El rostro del invitado se vuelve ahora decididamente torvo.
—Estoy terminando mi perorata, te lo prometo —se apresura a decir el anfitrión—. No me interrumpas. Mira, viejo camarada, hay dos actitudes de estar frente al otro. Sí, no me mires con esa cara acusatoria, no te queda bien. Ante el Otro puedes adoptar una actitud pragmática, la de utilizarlo para lo que pueda servirte en un momento determinado —la que tienes ahora mismo hacia mí, por cierto, y no lo niegues—, o puedes situarte en una actitud de apertura, disponible ante su totalidad. La primera es la relación Yo-Eso; la segunda, la relación Yo-Tú. ¡Palabras primordiales!
El invitado está encendido de cólera, pero el anfitrión no interrumpe su discurso, sino que eleva el tono de voz y llega al grito.
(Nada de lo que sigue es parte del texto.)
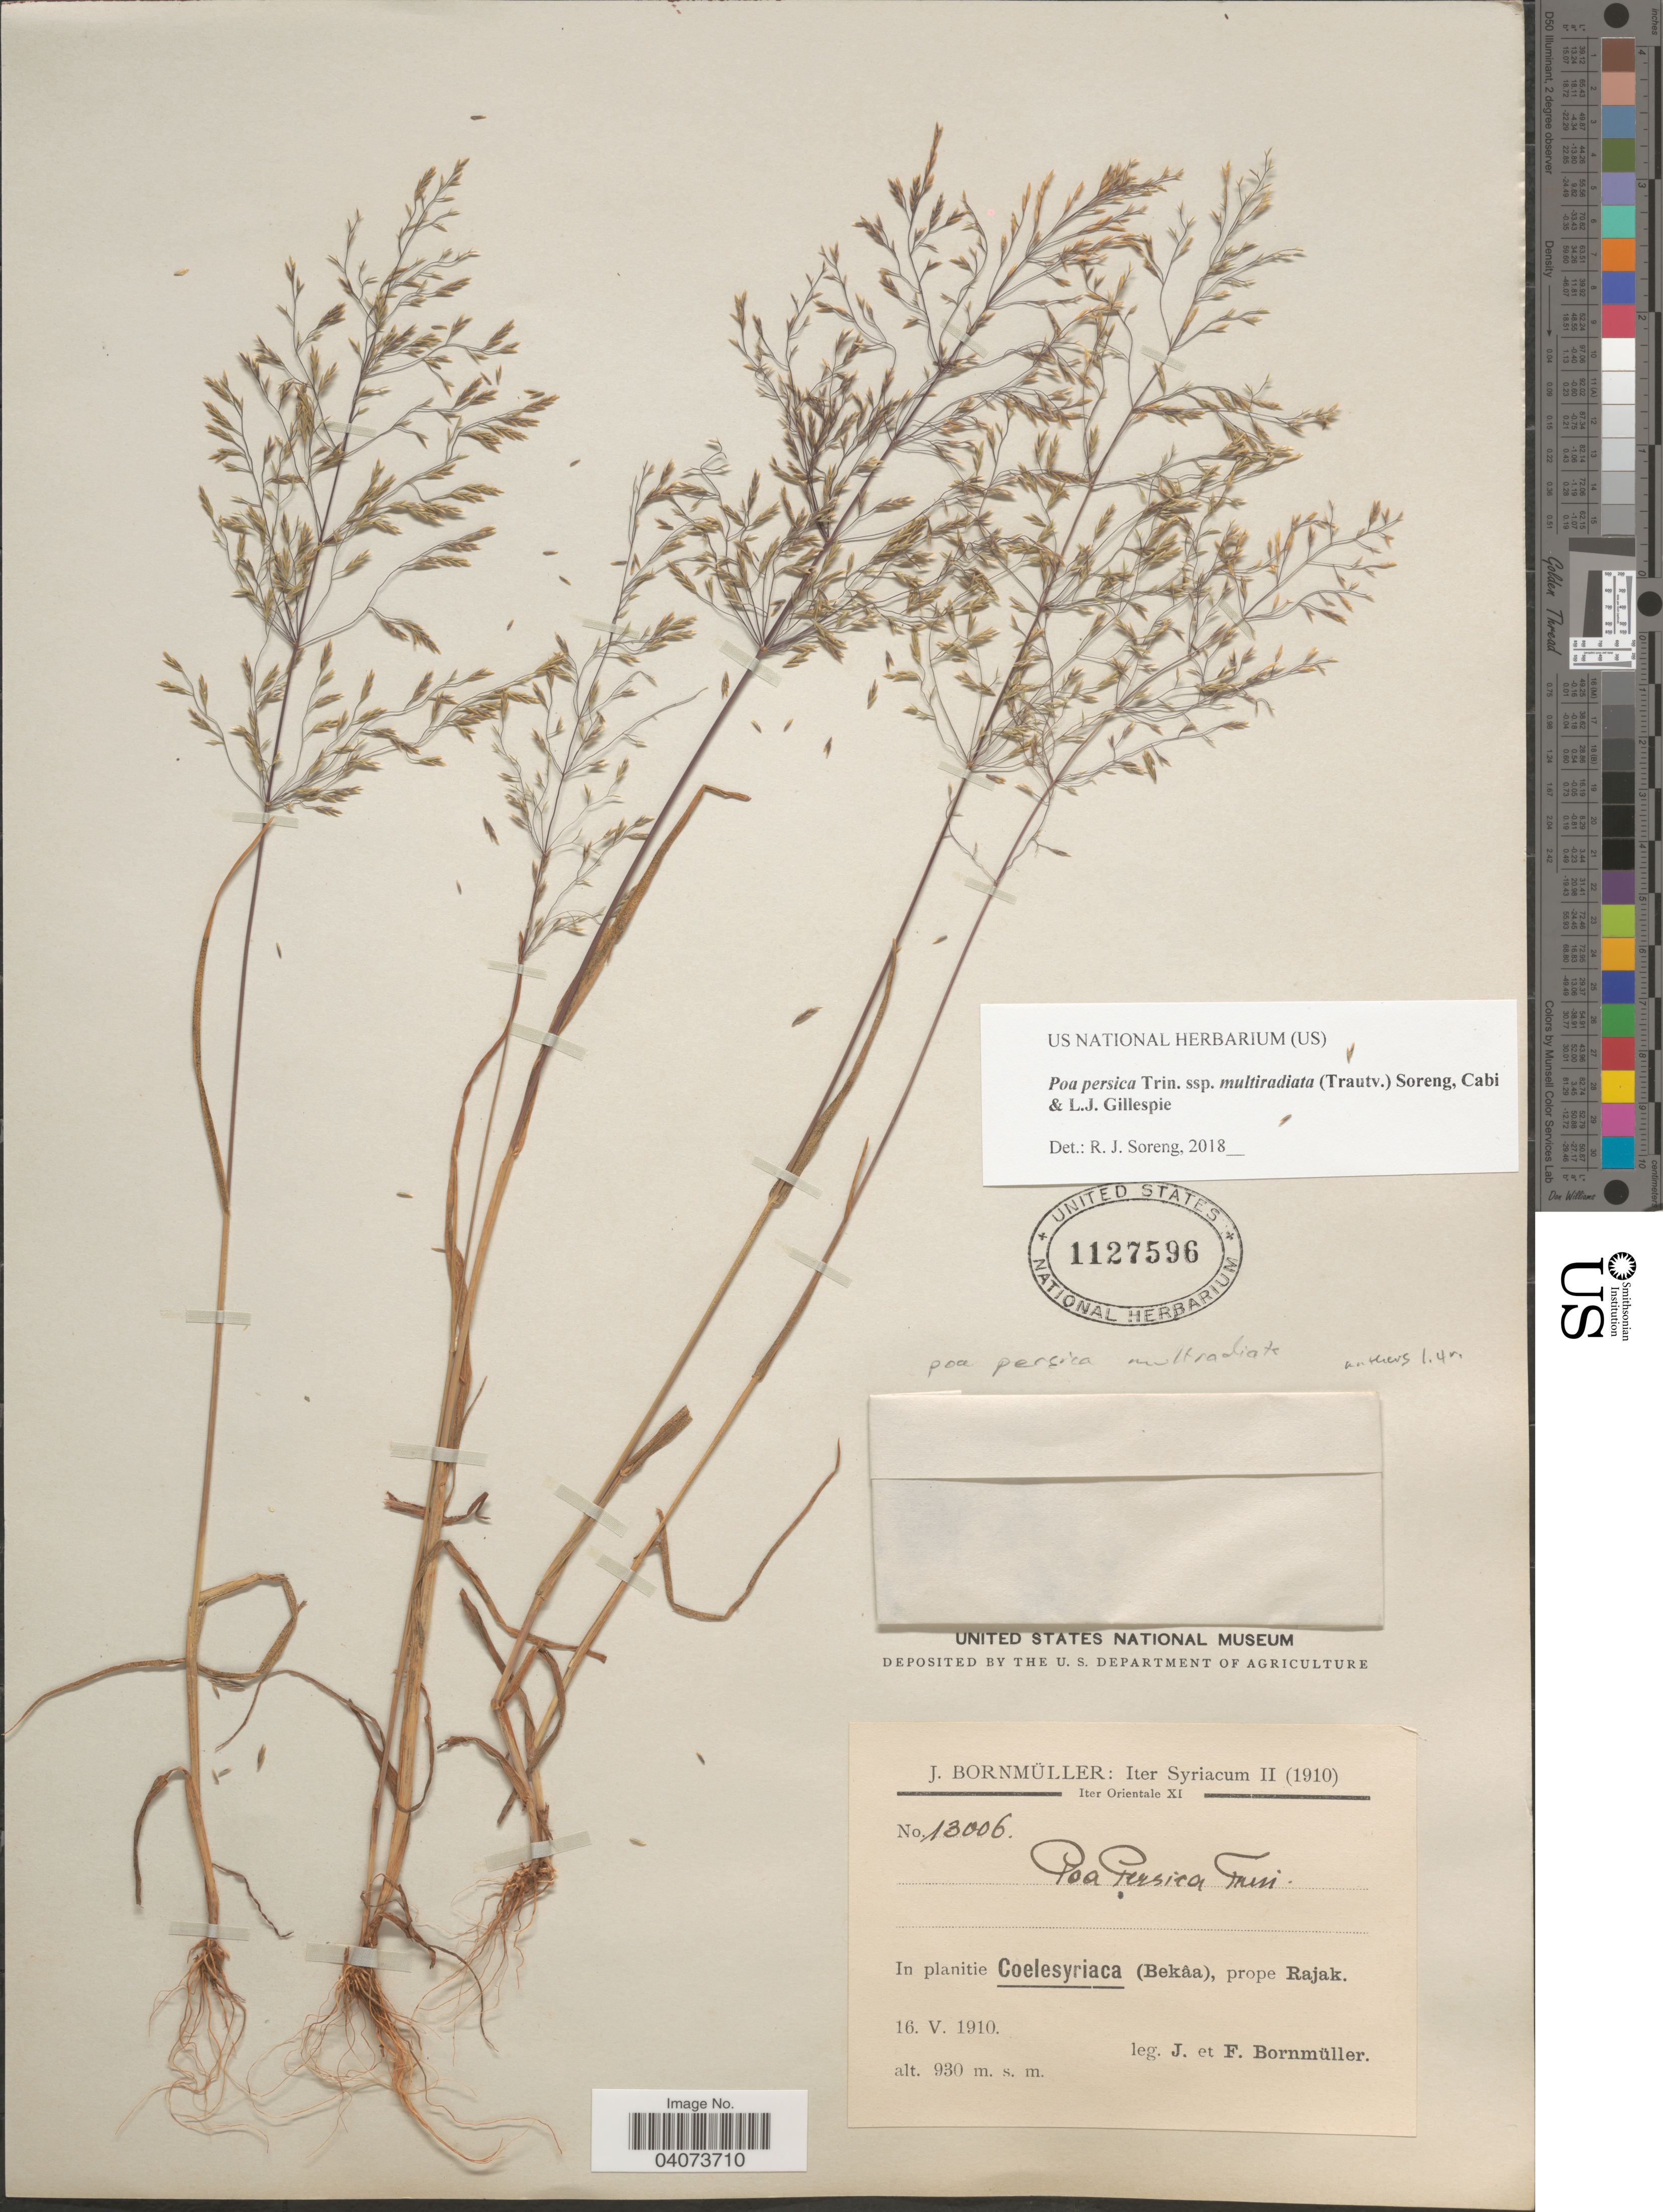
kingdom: Plantae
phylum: Tracheophyta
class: Liliopsida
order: Poales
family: Poaceae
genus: Poa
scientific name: Poa persica subsp. multiradiata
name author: (Trautv.) Soreng et al.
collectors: J. Bornmüller & F. Bornmüller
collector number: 13006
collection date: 1910-05-16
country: Syria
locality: Iter Syriacum II. Iter Orientale XI. In planitie Coelesyriaca (Bekâa), prope Rajak.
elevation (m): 930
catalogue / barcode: US 1127596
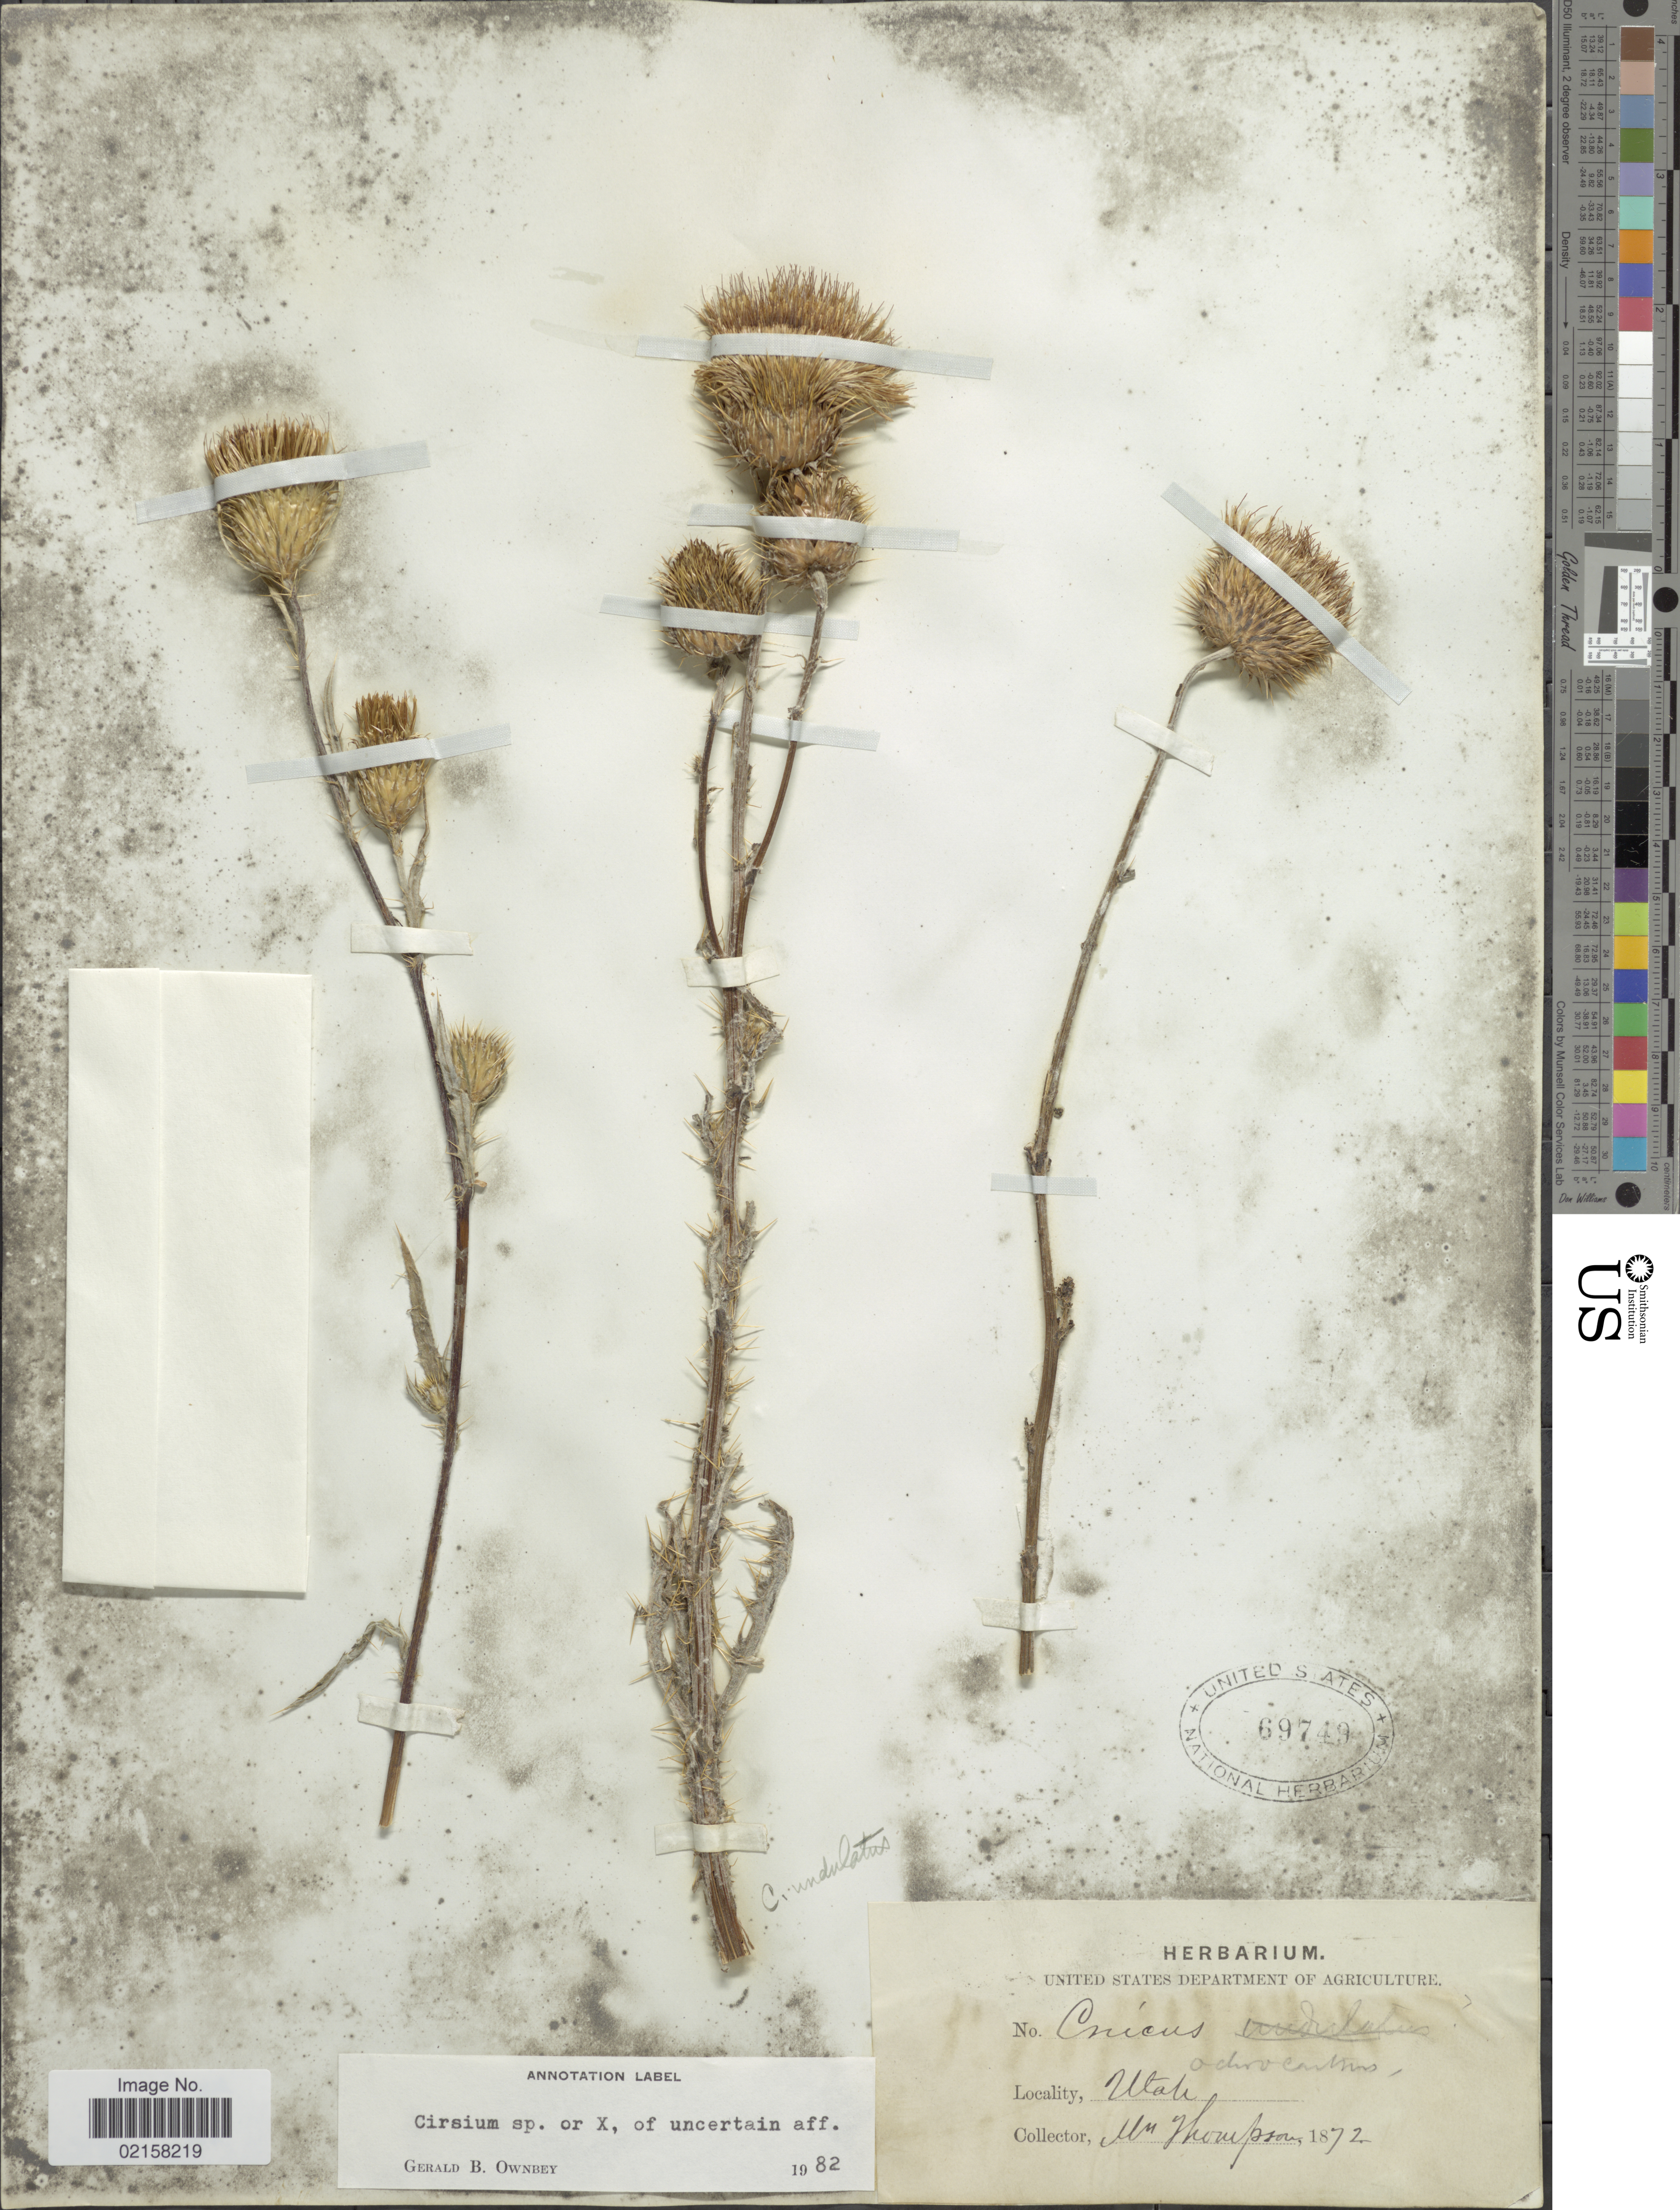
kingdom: Plantae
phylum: Tracheophyta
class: Magnoliopsida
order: Asterales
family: Asteraceae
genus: Cirsium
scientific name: Cirsium sp.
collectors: W. Thompson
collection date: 1872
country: United States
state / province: Utah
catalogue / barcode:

—Entérate de una vez por todas, porque me he pasado una vida aguantándome las ganas de decírtelo y no me aguanto más. ¡El Yo individualizado, el deleznable Yo aislado, es una abstracción y, encima, una inmoralidad!
Llegados a este punto de tensión suprema, los dos se levantaron. Avanzaron con paso decidido el uno hacia el otro y cuando estuvieron cara a cara, a menos de un palmo de furiosa distancia, el anfitrión alzó los brazos con gesto amenazador, pero lo que hizo fue cerrar con violencia unas largas y pesadas cortinas de rojo terciopelo bizantino que velaron por completo el gran espejo de cuerpo entero que tenía justo delante. En cuanto lo hizo, el invitado y su silla curul se desvanecieron.